Probably not the answer they were looking for, but it was the first thing that came into my head.

def add_1(x): return sum([1,x])

Python.

Too simple? I didn't use any of the signs, and it demonstrates knowledge of the python standard library!

EDIT: Whoops, seems the idea of using the sum() function (or operator) has been dismissed elsewhere. Time to study some more languages, I think.

(comment deleted)
I have the proper Enterprise version:

    def increment(a):
        import urllib2
        url = "http://www.html2xml.nl/Services/Calculator/Version1/Calculator.asmx/Add?a=%d&b=1" % a       
        result = urllib2.urlopen(url).read() 
        from xml.dom.minidom import parseString
        result = parseString(result)
        return int(result.getElementsByTagName('int')[0].childNodes[0].data)
I'm pretty sure that's not a valid solution. Its the same as using Math.sum().
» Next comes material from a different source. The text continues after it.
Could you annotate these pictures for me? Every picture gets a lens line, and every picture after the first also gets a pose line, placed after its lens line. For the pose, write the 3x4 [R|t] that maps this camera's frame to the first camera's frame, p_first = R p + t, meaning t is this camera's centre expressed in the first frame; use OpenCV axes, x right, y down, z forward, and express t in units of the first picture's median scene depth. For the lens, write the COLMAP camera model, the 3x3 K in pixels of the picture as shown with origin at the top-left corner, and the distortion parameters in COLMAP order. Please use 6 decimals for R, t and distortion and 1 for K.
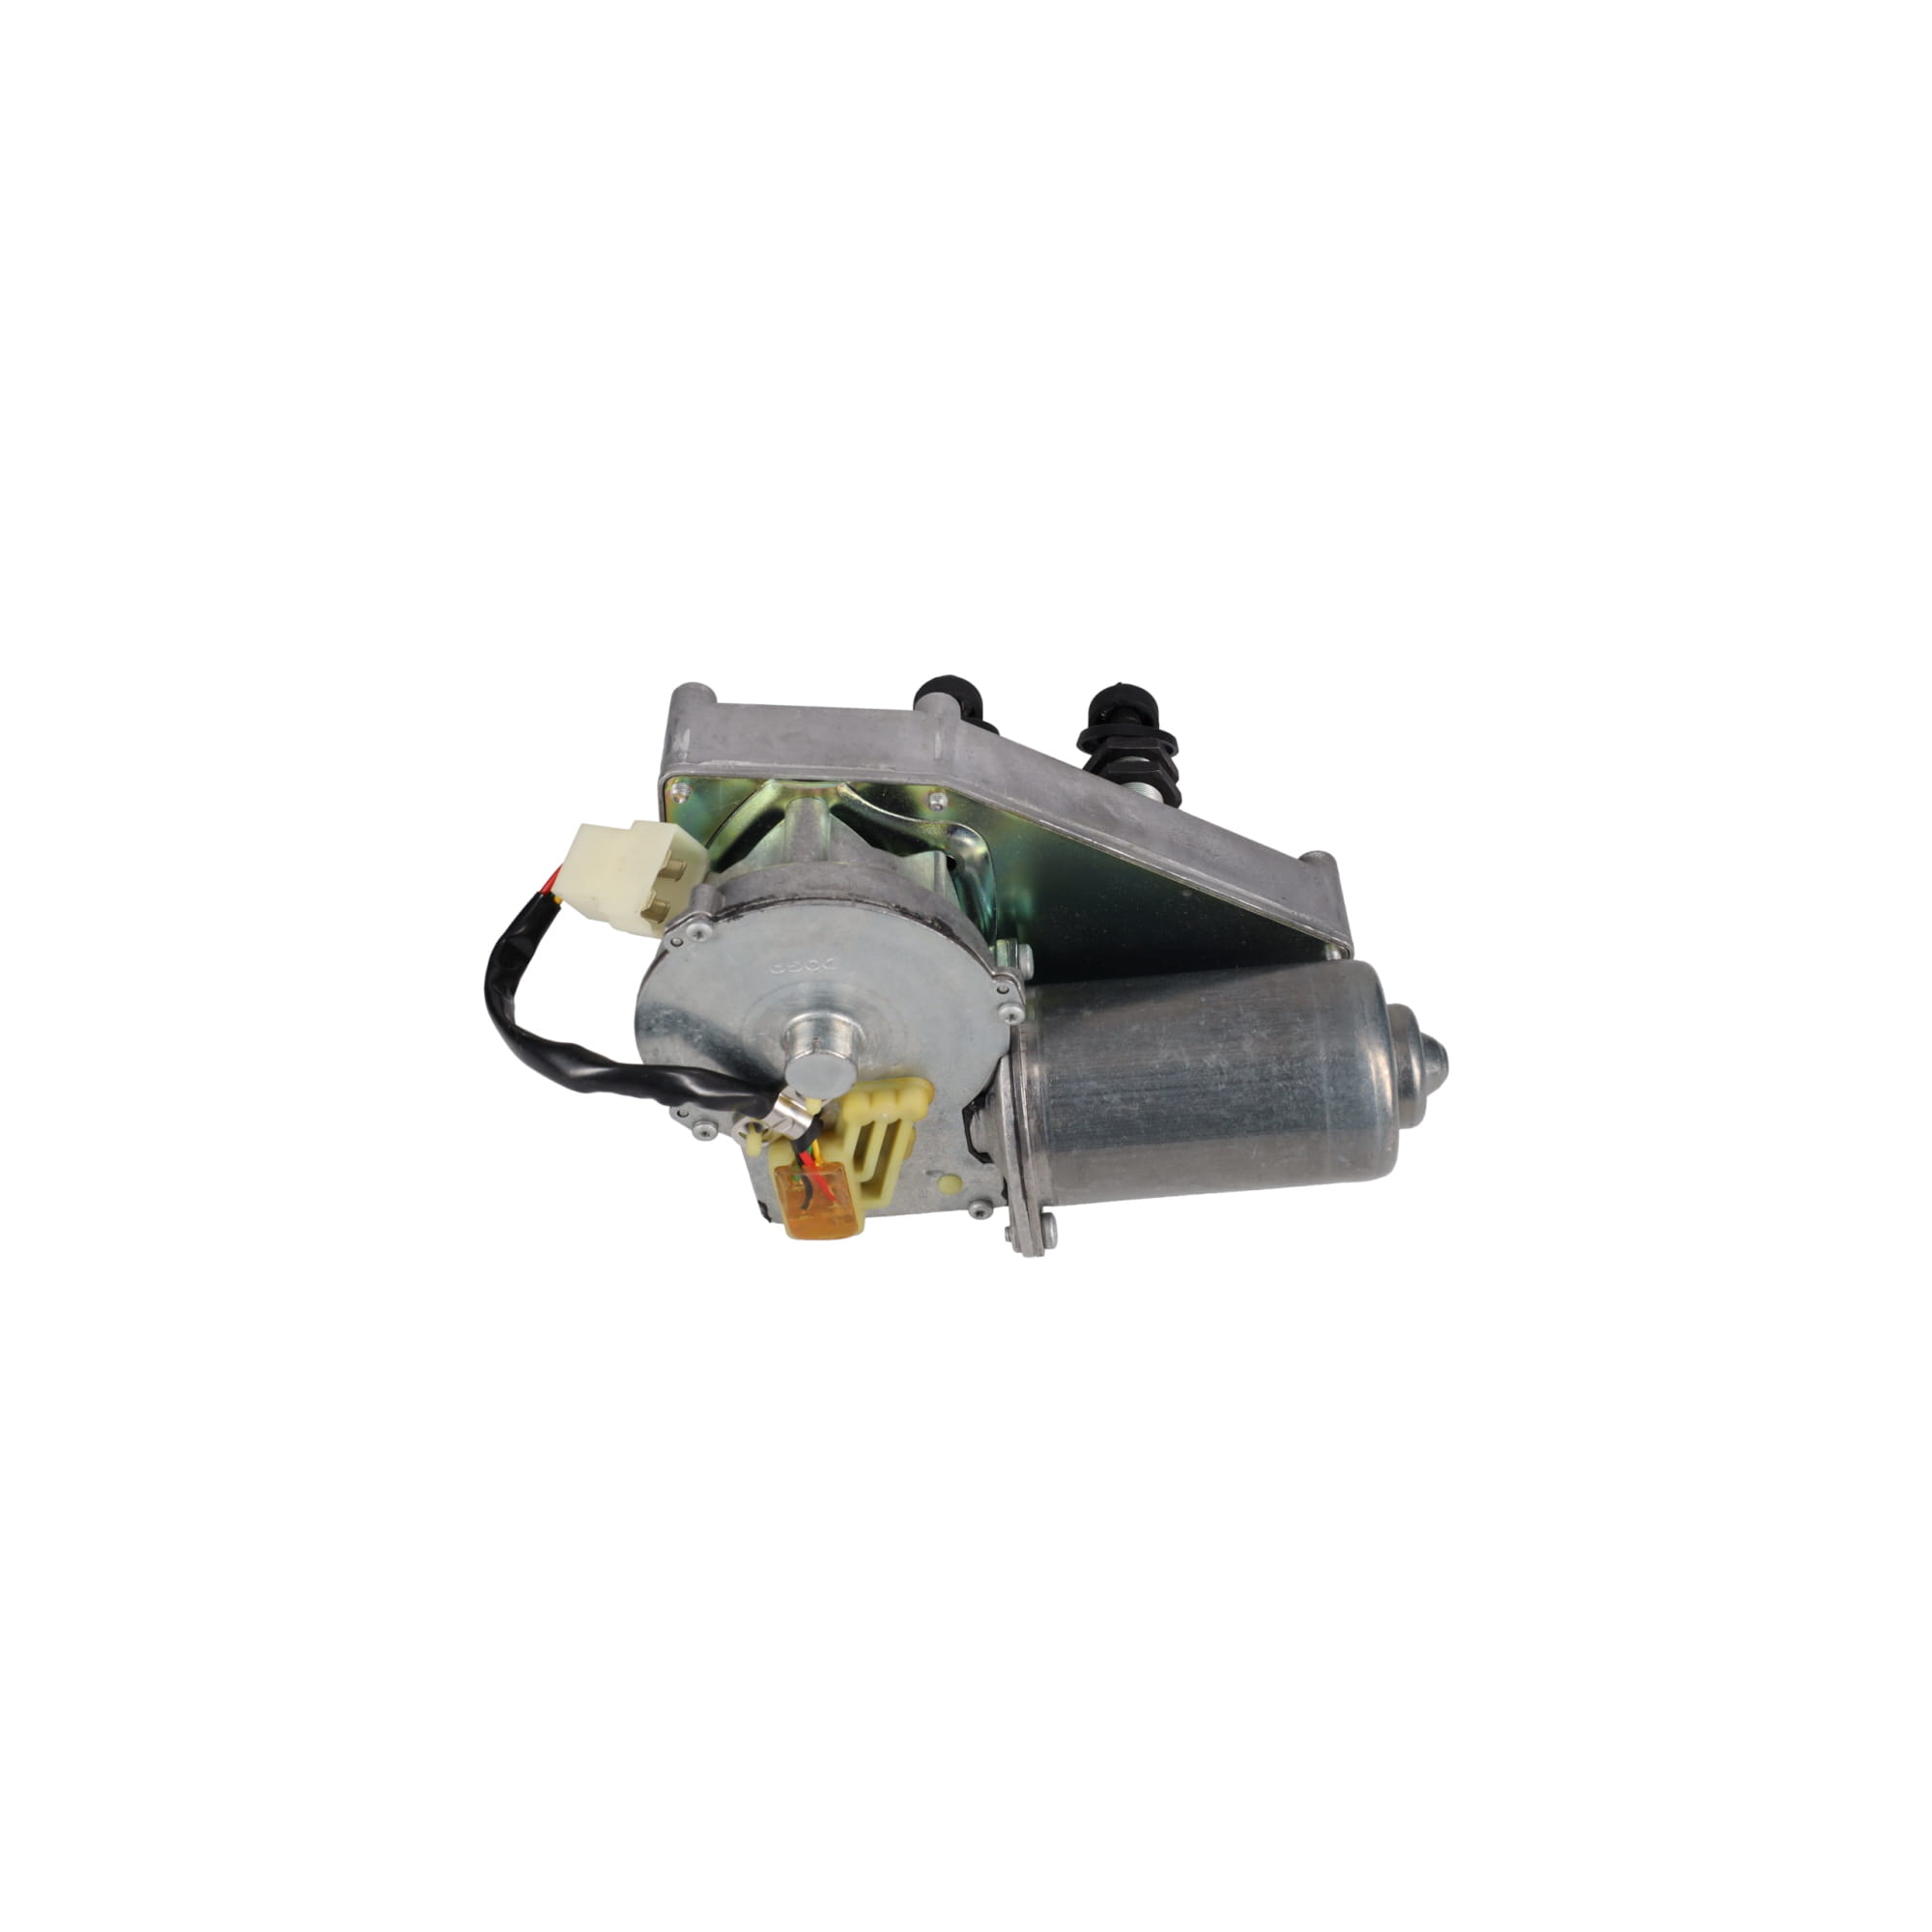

While it evaluates your resourcefulness, the point of the question, I think, is to figure out your knowledge and creative thinking
php solution provided number is a positive int :

round($n.'.9')

If it is just about not using +,-,* or / operators, we can do it by using "++" operator.

x=n++;

if n is an integer, I believe this works:

https://gist.github.com/1063990

uses only bit shits, bitwise XOR, and bitwise AND

I would imagine they meant not to use the operations, not just the symbols.

Basically replicate the carry process in the form of bit ops:

    def inc(n):
        x = 1
        while n & 1 == 1:
            n = n >> 1
            x = x << 1
        n = n | 1
        while not x == 1:
            x = x >> 1
            n = n << 1
        return n